Personally, I wonder about the sort of person who does not cheer at least a little bit for the Dr. Daos of the world in their heart. Who doesn't understand the basic appeal to fairness of "I paid for this seat, I'm sitting in it quietly, I'm not leaving it until you pay to take me to my destination, especially not because you want to put one of your own employees in it"? Who flies frequently and doesn't chafe at the arrogance of airlines who habitually sell products they don't actually have and who can legally remove you from flights you paid hundreds of dollars for with impunity? What person who flies a "MOLON LABE" flag outside their house doesn't silently pump their fist in support of a guy who says, "If you want this seat back, you're going to have to pull me out of it"? Who isn't at least a little bit glad that Dao's disobedience led to this becoming a national story so that we could have a conversation about the protections the industry enjoys, courtesy of the regulatory agency that is in theory supposed to be regulating them?
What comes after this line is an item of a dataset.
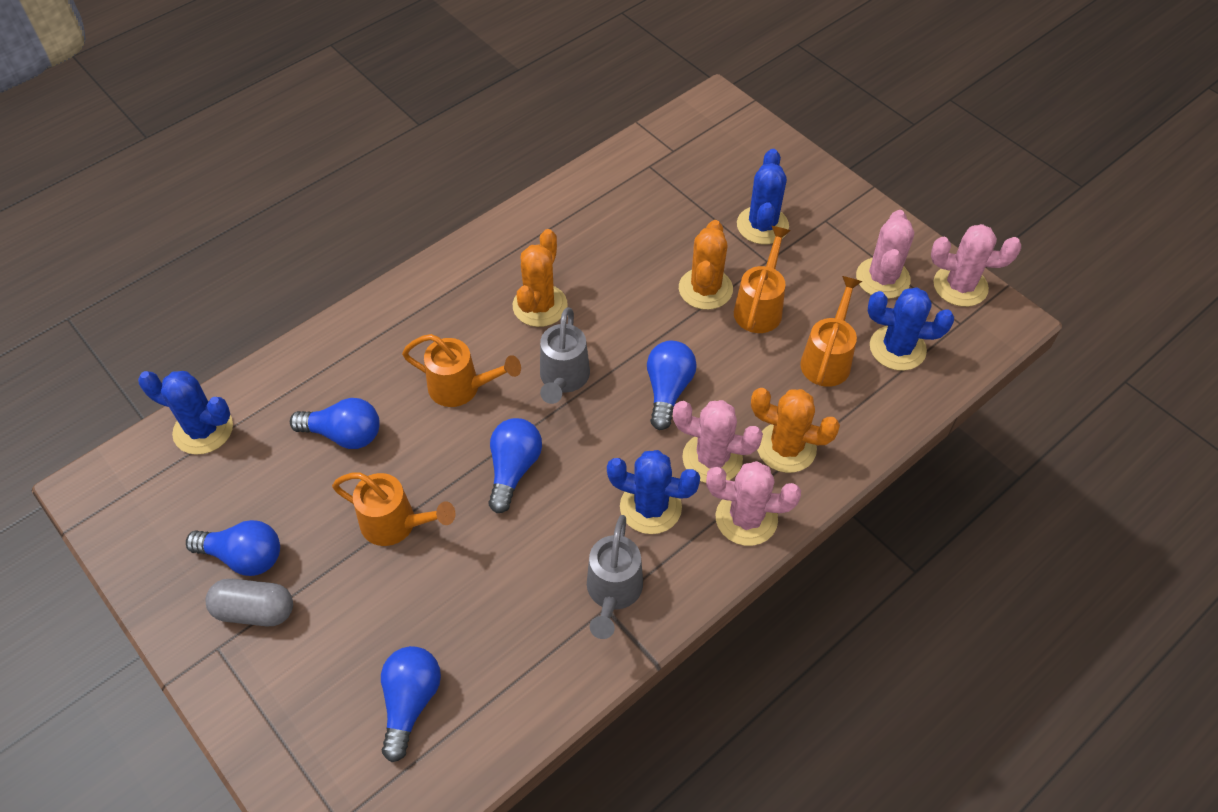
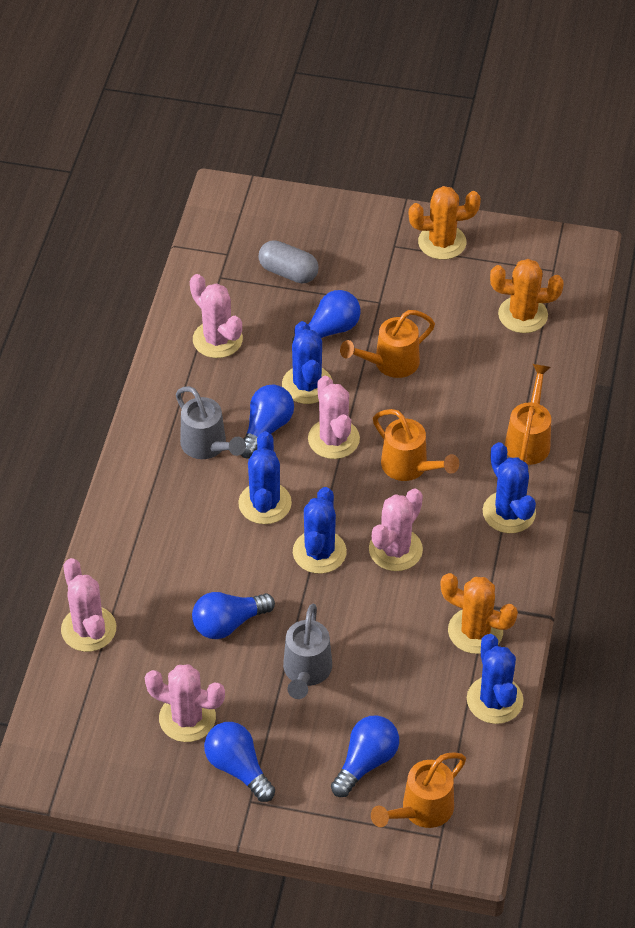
blue cactus: [138,371,233,455] [607,450,700,534] [737,149,789,244] [868,287,954,371] = 4 -> [238,431,292,524] [282,321,333,404] [293,487,347,574] [467,634,524,724] [483,442,536,533] = 5
pink cactus: [673,400,763,483] [706,461,801,546] [856,210,914,299] [931,224,1021,307] = 4 -> [61,558,116,652] [145,664,225,742] [190,274,243,358] [308,376,360,459] [369,488,423,571] = 5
When a company treats a customer with such flagrant disregard for basic customer service and fairness — even if they are legally entitled to do so — I'm fine with a customer raising a bit of a ruckus. Or, as Dr. Dao did, peacefully refusing to comply, knowing that doing so would likely lead to greater awareness on the part of the public of how this company treats customers.

And I'm especially fine with people who say they will never fly United again, not because they believe United acted illegally, but because they believe United acted like a company that treats its customers as a nuisance rather than as a reason for its existence.

Just because United had the right to remove Dr. Dao from that plane doesn't mean they were right to do so.